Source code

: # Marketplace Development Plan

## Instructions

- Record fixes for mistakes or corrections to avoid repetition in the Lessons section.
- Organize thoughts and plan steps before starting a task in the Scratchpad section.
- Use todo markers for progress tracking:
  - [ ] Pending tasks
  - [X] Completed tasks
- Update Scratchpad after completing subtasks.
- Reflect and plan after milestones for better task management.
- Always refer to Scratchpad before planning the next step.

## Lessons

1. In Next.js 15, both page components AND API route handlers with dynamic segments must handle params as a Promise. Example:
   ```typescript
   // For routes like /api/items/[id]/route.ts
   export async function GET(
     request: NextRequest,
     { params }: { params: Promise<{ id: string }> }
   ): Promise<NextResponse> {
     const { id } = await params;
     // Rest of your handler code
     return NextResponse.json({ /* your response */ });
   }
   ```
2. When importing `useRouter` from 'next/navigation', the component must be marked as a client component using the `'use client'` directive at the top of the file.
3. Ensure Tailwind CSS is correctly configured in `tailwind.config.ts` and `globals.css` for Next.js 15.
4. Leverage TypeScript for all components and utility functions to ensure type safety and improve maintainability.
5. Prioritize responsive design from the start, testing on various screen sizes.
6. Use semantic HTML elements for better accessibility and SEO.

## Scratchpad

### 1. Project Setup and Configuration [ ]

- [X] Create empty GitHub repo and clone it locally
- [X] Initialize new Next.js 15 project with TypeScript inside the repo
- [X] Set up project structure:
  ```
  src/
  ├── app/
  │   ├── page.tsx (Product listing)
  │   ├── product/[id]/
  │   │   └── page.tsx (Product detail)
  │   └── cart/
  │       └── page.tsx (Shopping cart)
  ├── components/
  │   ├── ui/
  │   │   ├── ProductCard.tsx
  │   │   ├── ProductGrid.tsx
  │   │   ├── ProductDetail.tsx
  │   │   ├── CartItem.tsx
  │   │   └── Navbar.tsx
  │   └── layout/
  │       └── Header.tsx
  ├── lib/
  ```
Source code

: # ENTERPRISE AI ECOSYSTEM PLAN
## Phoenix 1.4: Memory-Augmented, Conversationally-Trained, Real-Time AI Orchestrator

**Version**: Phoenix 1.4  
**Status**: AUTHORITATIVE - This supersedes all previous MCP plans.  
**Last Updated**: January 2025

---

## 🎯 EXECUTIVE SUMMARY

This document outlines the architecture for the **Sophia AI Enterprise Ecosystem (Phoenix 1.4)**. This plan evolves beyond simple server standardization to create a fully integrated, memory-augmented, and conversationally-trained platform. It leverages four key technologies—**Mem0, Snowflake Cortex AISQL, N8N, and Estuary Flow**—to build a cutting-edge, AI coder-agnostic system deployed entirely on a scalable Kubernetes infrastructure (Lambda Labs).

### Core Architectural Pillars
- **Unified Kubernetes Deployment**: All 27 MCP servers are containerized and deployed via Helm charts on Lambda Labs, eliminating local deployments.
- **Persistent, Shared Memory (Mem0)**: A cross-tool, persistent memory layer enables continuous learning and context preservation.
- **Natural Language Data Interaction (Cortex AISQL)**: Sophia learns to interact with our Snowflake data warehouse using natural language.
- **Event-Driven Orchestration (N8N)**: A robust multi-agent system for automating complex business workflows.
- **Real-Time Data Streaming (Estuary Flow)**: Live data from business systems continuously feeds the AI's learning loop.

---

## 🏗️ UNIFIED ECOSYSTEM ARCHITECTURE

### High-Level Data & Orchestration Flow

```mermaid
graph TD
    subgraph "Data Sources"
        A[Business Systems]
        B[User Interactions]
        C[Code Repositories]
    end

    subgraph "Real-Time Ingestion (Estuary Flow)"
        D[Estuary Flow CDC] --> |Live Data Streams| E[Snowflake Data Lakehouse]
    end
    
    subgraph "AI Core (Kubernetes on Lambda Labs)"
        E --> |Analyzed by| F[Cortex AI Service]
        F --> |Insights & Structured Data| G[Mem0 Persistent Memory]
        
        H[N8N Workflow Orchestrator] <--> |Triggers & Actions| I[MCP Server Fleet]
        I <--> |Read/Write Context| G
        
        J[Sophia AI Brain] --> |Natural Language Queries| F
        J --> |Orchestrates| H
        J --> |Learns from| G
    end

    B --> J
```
====
- _Exercise_
If a line above holds "Time", count it; say how many such lines there are and nothing else.

- _Exercise result_
3